- XRP’s Stochastic RSI at 0.41 marks one of its most oversold levels in years, signaling selling exhaustion.
- Major support at $0.37 appears to be holding, while long-term forecasts suggest a target up to $8 by late 2026.
- Analysts cite regulatory clarity and potential ETF inflows as catalysts for a renewed bull cycle.
The volatile world of cryptocurrencies, XRP has captured attention once again, this time for flashing extreme oversold conditions on its weekly chart. The token from Ripple Labs is trading near a critical horizontal support zone around $0.37, a level that has historically acted as a launchpad for recoveries. Momentum indicators, particularly the Stochastic RSI at a mere 0.41, scream exhaustion among sellers, suggesting the downward pressure may be nearing its end.
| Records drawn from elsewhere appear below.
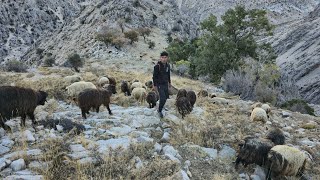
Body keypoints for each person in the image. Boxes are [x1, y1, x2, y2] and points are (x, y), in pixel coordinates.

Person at [153, 51, 171, 118]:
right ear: (160, 58)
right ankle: (159, 110)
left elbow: (168, 75)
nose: (164, 59)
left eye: (165, 57)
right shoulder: (157, 66)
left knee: (166, 97)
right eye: (162, 57)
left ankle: (162, 106)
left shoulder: (168, 66)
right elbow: (154, 76)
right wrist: (155, 85)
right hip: (159, 84)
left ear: (167, 58)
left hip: (165, 84)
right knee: (162, 98)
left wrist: (169, 82)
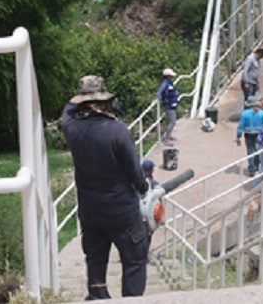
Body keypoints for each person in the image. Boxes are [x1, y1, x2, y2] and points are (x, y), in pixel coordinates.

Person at [62, 75, 150, 299]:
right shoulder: (117, 130)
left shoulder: (72, 129)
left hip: (90, 209)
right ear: (106, 102)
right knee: (135, 257)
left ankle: (99, 297)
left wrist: (81, 97)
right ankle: (131, 299)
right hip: (121, 208)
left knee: (96, 257)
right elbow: (134, 170)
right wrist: (144, 188)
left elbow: (67, 112)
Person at [236, 96, 263, 177]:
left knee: (250, 152)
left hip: (249, 135)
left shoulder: (245, 114)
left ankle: (252, 170)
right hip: (259, 134)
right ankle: (257, 165)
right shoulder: (262, 113)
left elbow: (240, 126)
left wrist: (238, 136)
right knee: (257, 150)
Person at [156, 68, 178, 146]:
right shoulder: (165, 83)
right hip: (168, 106)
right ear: (168, 76)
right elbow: (159, 92)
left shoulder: (169, 83)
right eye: (171, 76)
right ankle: (166, 139)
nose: (172, 77)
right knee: (172, 122)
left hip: (172, 105)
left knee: (170, 121)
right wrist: (157, 98)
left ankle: (169, 136)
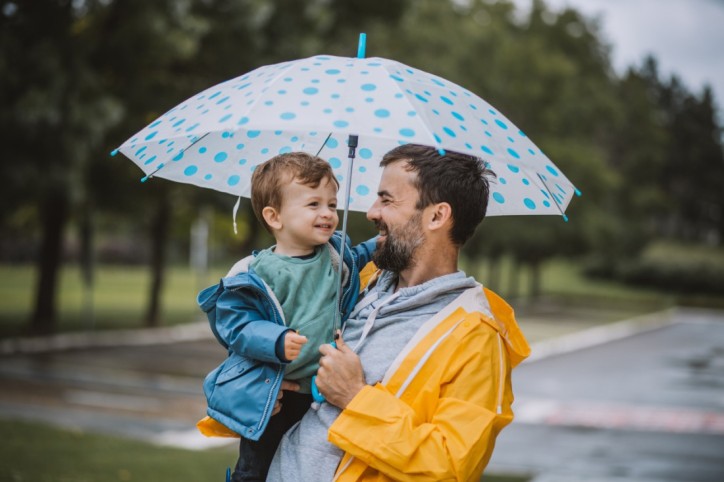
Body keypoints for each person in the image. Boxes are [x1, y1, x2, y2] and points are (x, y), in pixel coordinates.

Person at [267, 144, 531, 481]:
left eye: (387, 199)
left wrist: (355, 397)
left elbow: (449, 466)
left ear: (437, 216)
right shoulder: (354, 284)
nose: (372, 212)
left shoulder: (476, 336)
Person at [195, 152, 376, 481]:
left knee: (310, 466)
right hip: (277, 391)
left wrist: (381, 244)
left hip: (321, 391)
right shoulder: (258, 272)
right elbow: (236, 323)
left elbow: (359, 255)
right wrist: (274, 340)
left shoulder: (335, 257)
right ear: (274, 217)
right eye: (313, 205)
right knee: (256, 468)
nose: (327, 214)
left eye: (332, 205)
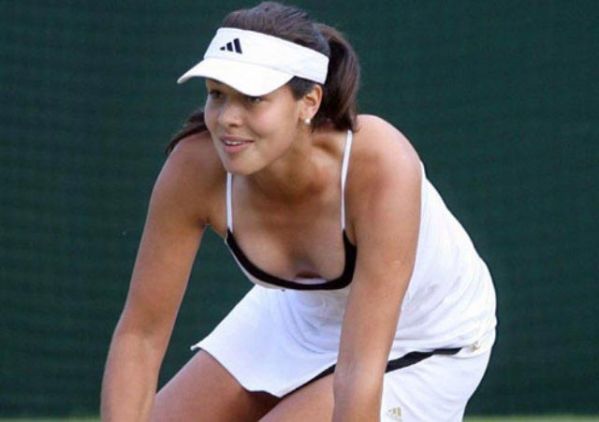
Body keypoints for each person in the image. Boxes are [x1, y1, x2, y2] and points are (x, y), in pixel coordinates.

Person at [100, 2, 497, 421]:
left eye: (253, 98)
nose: (228, 118)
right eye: (217, 94)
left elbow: (359, 371)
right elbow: (140, 336)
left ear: (308, 102)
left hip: (427, 338)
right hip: (300, 312)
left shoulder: (381, 165)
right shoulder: (194, 165)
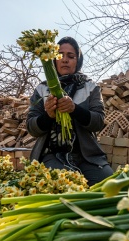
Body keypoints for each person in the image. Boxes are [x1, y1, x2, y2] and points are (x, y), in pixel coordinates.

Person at [26, 36, 114, 186]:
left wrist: (74, 109)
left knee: (108, 186)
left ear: (78, 61)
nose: (65, 60)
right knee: (66, 187)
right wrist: (48, 116)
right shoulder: (42, 89)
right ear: (53, 60)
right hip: (53, 154)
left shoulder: (90, 87)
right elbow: (31, 127)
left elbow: (99, 122)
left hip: (88, 155)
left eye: (71, 56)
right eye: (60, 56)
Technical Analysts See Exhausted Sellers and Reversal Signs
This development comes amid broader market dynamics. Ripple’s scheduled unlock of 1 billion XRP on January 1, 2026, from its escrow account has added to short-term supply concerns. However, historical patterns show that most unlocked tokens are re-locked, minimizing net impact on circulation. Combined with a dwindling exchange supply—down significantly due to institutional accumulation and potential ETF approvals—this could set the stage for a supply shock later in the year.
Technical analysts are buzzing with optimism. The weekly chart reveals XRP bouncing off support after a prolonged downtrend from mid-2025 highs above $4. Markets rarely reverse on bullish news alone; instead, they pivot when one side runs out of steam, as emphasized by crypto trader Steph is Crypto. With oversold readings this severe, a mean reversion rally could be on the horizon.
Forecasts Range From $8 to $20: Can XRP Deliver Another Big Run?
Looking ahead, bullish forecasts abound. Standard Chartered envisions XRP climbing 300% to $8 by year-end, fueled by U.S. regulatory clarity post-SEC lawsuit resolution and growing institutional interest. More ambitious predictions using Fibonacci extensions point to $18-$20, assuming favorable macro conditions and wider adoption of the XRP Ledger for cross-border payments. AI models from platforms like Claude Sonnet project a modest near-term upside to $1.92 by late January, but the long-term trajectory hinges on breaking key resistance at $1.92.
Yet, risks remain. The recent 1.5% daily dip to $1.84 on January 1 underscores ongoing bearish sentiment, with bulls needing to defend Fibonacci supports. A failure here could extend the correction. Still, with address counts hitting records and ETF speculation heating up, XRP’s fundamentals appear resilient. For investors, this oversold setup presents a high-risk, high-reward opportunity. As one analyst notes, bottoms form in despair, not euphoria. If history rhymes, 2026 could mark XRP’s triumphant return, potentially multiplying portfolios for those who buy the fear.
Disclaimer: This article is for informational purposes only and does not constitute financial advice. CoinCryptoNewz is not responsible for any losses incurred. Readers should do their own research before making financial decisions.